What to do:
Reproduce every line in the material below that holds "TCAF".
▶
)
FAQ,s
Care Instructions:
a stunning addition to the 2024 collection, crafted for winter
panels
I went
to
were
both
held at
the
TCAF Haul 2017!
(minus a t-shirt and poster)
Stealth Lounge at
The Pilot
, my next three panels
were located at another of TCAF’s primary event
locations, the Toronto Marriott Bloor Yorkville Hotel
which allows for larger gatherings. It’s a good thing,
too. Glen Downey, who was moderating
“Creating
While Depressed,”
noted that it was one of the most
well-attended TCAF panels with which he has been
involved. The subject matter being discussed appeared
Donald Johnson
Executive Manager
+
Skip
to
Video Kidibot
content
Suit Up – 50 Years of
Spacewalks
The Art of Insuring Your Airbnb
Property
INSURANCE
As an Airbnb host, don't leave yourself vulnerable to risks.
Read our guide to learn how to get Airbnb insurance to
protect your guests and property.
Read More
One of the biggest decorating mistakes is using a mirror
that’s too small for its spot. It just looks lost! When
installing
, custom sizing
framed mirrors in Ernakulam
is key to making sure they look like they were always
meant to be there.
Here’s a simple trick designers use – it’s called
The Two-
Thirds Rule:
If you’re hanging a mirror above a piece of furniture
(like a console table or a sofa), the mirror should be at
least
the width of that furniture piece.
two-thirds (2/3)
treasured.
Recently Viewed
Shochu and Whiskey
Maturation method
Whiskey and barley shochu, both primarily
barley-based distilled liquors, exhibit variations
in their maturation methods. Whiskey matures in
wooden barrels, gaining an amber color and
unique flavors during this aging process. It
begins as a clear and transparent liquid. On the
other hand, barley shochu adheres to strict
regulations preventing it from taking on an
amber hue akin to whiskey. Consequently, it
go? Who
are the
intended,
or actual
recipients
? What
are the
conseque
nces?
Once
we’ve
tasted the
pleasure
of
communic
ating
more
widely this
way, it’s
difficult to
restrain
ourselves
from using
◀
Answer:
TCAF Haul 2017!
were located at another of TCAF’s primary event
well-attended TCAF panels with which he has been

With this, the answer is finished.